:: Text passage ::
Segment Open
Appadurai says we can somehow use this idea to avoid the worst excesses of CDS – which at present are designed to allow very rich people to pillage - rape too, of course, but mostly pillage. Like I said, I didn’t really understand this bit of his argument as well as I would like to – but I worry when anthropologists (or anyone else) tell me they have a solution to things. As much as I would like to believe it, that way disappointment lies, my friends.
As little as I understood this part of his argument, the bit I found most interesting was that he did not believe we can go back to a time when we did not have derivatives - they are far too useful. Since I can’t see how we can control them in ways that will stop very rich, very powerful and very greedy people using them against us – we have a bit of a problem.
This book is quite short – but it demands a close reading and, as I’ve been at pains to make clear, I’m not sure I’m smart enough to understand it. All the same, it is amazing watching someone do something like this. I might not be able to say if this guy is a genius or not, but god, he is mind-blowingly smart. The world would be a much better place if we could rely on those two things being the same thing.
Segment Closed
(Pictured people or hands with joints)
Segment Open
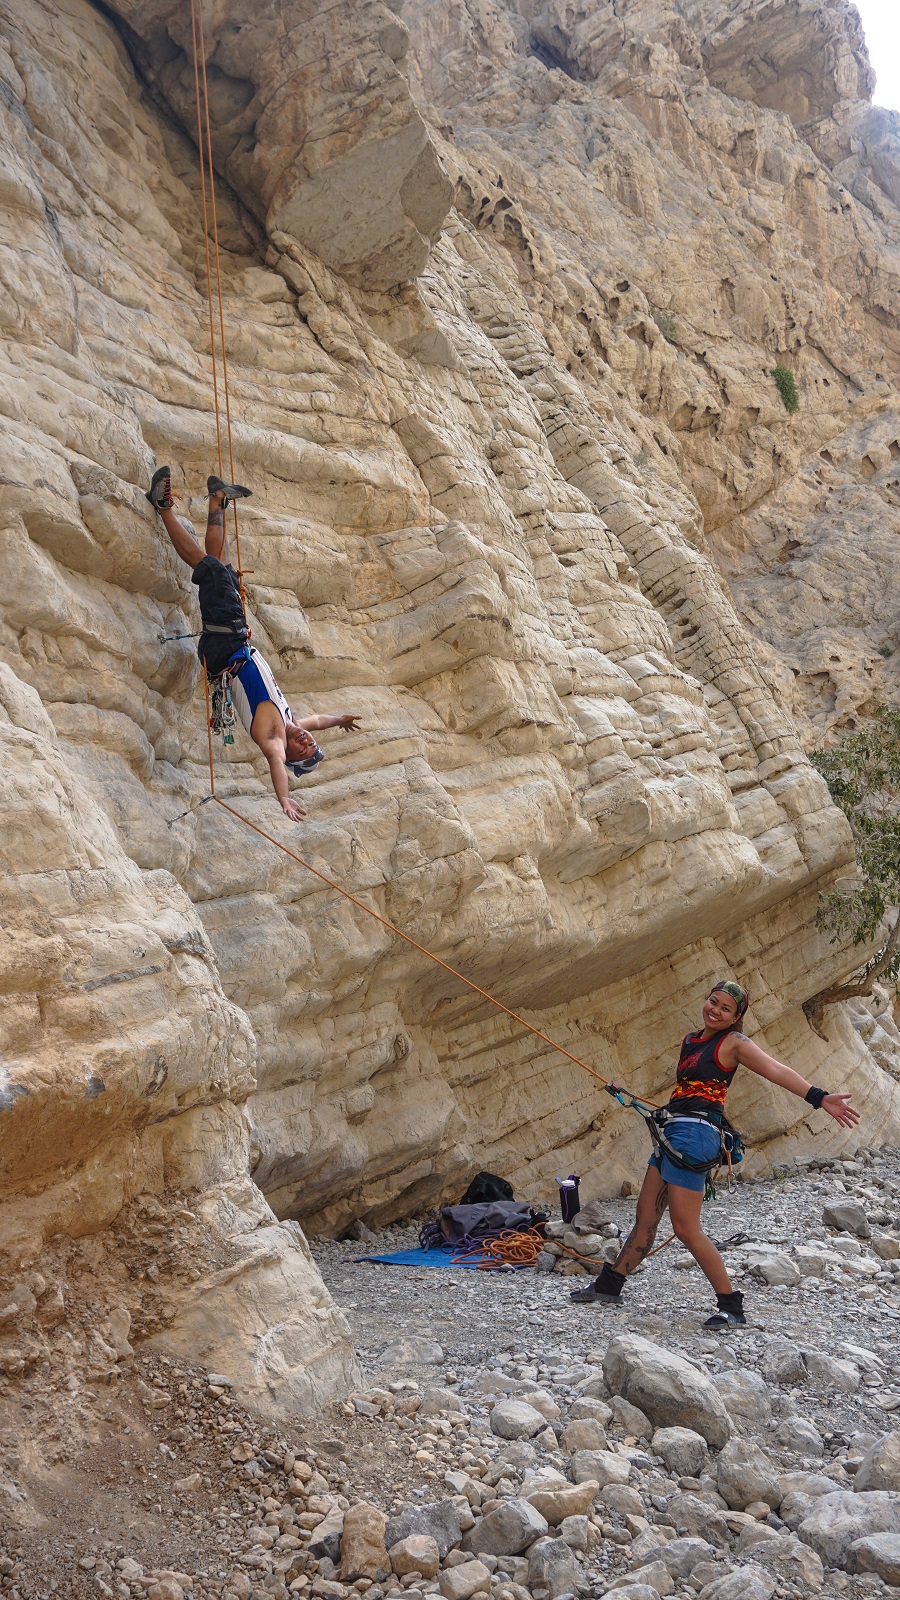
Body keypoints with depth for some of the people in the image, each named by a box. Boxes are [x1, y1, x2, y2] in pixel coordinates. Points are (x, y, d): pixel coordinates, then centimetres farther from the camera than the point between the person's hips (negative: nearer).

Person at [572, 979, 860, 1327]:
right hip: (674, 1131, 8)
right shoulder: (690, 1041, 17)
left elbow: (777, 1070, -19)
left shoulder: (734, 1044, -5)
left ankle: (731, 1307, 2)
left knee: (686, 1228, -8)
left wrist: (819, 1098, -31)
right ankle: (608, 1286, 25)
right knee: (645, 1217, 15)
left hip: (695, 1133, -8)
Segment Closed
:: Exercise 1 ::
Answer these about the review of Appadurai's book:
(a) According to the reviewer, what are CDS at present designed to allow very rich people to do?
(b) Why does Appadurai not believe we can go back to a time without derivatives?
(c) How does the reviewer describe the book's length?
:: Exercise 2 ::
Please write a few more sentences that continue the review of Appadurai's book, starting right after its last sentence.

:: Exercise output 1 ::
(a) To pillage (and rape too, but mostly pillage).
(b) Derivatives are far too useful.
(c) Quite short.

:: Exercise output 2 ::
I live near one of those communal spaces mentioned in chapter 7 and was wondering who would want to live on top of them and Prof Appadurai's book came to the rescue and answered my query. Positive value of self respect came out of negative value through community organizing. Overall a very breathtaking book though some parts take liberties and leaps and require one to imagine and fill the gaps. Perhaps that is how anthropology became theorized. The overall tone is optimistic and gives one a push toward further scholastic investigation. The general point that liquidity and derivatives need not be a socially negative force is clear.
It might have been an interesting book. But name dropping and turning in circles around the concepts make this book a pain in the rear. Maybe a rewrite would help.